** START **

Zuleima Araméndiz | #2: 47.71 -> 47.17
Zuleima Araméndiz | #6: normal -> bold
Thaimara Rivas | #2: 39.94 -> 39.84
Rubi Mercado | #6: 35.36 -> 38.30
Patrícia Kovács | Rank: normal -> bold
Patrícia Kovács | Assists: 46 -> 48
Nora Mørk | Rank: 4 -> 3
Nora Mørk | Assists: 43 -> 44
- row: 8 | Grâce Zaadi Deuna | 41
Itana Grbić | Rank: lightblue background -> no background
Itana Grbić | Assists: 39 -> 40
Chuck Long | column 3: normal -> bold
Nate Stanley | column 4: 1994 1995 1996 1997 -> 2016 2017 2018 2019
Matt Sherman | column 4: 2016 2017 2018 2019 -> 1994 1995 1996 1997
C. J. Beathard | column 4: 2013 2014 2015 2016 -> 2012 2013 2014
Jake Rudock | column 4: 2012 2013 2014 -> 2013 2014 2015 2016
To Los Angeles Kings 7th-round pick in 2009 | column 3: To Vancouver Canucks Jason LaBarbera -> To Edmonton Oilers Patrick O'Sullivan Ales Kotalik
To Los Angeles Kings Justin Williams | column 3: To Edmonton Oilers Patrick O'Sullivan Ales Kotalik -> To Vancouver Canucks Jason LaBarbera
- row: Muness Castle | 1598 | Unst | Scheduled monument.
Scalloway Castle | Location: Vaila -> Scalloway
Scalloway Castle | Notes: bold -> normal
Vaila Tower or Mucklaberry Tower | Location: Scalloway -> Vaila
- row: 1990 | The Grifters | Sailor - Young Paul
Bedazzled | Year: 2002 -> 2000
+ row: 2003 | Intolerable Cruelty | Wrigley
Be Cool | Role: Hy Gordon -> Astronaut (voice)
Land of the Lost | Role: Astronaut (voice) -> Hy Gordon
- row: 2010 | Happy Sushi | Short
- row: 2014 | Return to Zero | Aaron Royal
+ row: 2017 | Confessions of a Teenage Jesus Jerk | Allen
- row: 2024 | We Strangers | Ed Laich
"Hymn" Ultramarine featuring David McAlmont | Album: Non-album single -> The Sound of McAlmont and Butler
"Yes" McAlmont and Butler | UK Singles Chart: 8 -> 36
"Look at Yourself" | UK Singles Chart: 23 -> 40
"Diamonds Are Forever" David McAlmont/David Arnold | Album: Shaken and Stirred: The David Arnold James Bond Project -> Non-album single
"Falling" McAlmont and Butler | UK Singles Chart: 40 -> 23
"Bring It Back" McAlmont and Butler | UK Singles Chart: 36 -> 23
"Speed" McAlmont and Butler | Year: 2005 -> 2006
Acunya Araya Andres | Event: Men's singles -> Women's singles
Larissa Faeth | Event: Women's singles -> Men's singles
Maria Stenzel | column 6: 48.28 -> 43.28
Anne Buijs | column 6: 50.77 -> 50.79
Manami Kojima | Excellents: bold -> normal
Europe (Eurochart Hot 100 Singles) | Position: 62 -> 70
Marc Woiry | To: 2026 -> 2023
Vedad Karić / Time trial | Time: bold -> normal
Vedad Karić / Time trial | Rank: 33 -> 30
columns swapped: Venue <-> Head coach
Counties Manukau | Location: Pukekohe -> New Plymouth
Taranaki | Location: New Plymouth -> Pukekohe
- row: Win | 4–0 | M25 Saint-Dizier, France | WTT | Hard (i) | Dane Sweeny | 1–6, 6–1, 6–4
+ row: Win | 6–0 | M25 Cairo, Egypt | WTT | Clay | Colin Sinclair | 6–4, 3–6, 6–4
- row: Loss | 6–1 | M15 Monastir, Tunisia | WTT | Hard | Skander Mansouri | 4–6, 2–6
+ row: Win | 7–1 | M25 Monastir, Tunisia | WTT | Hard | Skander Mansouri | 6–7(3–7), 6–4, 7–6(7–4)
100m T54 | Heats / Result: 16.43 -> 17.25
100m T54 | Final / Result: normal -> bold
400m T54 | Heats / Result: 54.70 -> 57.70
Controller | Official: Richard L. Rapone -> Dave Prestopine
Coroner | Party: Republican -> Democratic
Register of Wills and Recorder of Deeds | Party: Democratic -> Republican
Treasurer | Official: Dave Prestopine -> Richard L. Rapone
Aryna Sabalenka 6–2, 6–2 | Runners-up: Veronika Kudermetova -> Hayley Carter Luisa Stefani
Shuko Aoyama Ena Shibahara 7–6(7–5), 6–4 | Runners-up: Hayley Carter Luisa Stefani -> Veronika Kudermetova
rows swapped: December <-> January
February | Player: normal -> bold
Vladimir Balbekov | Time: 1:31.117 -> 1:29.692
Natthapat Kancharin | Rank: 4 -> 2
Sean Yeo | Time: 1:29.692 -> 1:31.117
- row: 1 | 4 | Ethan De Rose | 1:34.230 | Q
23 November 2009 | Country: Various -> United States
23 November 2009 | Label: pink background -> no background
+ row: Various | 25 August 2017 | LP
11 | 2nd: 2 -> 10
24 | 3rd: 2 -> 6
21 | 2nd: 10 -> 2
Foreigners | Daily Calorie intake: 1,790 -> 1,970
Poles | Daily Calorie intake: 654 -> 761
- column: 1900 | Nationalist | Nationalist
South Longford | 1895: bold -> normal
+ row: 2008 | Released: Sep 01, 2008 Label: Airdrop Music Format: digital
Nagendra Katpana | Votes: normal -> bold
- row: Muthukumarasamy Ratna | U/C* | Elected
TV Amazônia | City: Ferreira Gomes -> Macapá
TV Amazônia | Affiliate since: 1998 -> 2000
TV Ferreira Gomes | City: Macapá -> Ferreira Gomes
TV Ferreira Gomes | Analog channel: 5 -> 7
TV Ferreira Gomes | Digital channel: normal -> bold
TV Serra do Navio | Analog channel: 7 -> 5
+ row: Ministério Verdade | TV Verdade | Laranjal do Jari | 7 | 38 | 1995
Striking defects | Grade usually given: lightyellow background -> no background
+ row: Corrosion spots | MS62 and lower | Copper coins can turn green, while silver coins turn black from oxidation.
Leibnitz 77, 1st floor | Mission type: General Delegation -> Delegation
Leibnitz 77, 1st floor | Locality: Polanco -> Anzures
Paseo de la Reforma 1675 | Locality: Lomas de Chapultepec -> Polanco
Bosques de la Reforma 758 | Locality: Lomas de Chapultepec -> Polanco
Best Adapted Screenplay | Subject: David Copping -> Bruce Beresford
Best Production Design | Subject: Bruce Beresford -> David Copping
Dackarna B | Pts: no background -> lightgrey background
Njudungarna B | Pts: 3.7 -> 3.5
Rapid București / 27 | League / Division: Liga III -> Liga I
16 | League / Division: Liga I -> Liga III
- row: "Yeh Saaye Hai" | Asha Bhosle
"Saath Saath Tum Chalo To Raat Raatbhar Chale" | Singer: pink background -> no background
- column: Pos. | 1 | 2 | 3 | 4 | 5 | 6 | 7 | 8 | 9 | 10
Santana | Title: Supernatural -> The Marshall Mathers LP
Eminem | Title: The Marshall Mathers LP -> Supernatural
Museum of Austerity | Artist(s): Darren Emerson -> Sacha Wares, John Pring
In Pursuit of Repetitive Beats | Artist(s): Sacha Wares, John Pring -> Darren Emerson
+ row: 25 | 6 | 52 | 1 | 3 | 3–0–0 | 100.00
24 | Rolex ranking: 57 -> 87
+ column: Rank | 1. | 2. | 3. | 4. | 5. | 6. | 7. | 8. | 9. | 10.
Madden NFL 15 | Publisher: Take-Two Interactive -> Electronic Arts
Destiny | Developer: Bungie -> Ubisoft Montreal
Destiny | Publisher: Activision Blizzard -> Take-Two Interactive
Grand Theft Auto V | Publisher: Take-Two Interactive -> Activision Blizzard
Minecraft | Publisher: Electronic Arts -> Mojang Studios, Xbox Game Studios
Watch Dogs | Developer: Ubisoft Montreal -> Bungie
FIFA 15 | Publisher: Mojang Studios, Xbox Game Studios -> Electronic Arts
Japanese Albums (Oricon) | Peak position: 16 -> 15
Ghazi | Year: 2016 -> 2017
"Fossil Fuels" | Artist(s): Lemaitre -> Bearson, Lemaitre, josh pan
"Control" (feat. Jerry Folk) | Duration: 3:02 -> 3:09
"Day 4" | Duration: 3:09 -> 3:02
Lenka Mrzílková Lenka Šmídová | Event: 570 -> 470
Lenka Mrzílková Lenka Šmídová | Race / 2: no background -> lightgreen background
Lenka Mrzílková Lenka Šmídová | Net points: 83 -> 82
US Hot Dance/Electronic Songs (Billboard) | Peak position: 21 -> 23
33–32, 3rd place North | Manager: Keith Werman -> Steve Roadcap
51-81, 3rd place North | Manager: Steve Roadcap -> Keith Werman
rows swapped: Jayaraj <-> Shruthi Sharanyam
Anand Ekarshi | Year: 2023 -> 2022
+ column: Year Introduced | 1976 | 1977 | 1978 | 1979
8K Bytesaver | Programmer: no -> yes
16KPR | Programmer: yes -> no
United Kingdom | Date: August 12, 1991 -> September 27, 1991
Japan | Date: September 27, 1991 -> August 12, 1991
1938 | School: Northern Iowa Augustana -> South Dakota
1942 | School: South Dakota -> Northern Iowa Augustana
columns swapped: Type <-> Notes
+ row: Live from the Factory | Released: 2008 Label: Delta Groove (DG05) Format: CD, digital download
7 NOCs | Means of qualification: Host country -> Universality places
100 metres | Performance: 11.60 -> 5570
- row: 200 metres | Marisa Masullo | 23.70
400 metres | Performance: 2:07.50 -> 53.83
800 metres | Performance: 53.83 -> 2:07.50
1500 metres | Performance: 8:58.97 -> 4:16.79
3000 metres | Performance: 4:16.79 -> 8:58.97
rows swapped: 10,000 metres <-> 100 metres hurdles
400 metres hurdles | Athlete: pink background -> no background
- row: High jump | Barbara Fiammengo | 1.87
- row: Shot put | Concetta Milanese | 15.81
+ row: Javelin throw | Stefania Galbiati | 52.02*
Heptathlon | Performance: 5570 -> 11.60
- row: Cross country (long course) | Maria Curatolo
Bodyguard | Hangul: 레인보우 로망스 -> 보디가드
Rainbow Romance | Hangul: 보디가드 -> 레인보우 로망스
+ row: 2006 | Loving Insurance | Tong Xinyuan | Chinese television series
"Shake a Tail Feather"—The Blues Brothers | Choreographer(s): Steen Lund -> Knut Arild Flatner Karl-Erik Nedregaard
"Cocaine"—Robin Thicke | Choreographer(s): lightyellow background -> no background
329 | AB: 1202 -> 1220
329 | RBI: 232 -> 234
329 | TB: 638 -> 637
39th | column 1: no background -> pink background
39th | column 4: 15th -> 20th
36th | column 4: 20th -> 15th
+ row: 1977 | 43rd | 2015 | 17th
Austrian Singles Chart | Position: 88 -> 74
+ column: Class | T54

** END **

### WORK REQUIRED
Please give the stretch from the start of the items through the line containing "Itana Grbić | Assists: 39 -> 40" again, replacing "Assists" with "Assist total" and leaving everything else unchanged.

### EXERCISE ANSWER
Zuleima Araméndiz | #2: 47.71 -> 47.17
Zuleima Araméndiz | #6: normal -> bold
Thaimara Rivas | #2: 39.94 -> 39.84
Rubi Mercado | #6: 35.36 -> 38.30
Patrícia Kovács | Rank: normal -> bold
Patrícia Kovács | Assist total: 46 -> 48
Nora Mørk | Rank: 4 -> 3
Nora Mørk | Assist total: 43 -> 44
- row: 8 | Grâce Zaadi Deuna | 41
Itana Grbić | Rank: lightblue background -> no background
Itana Grbić | Assist total: 39 -> 40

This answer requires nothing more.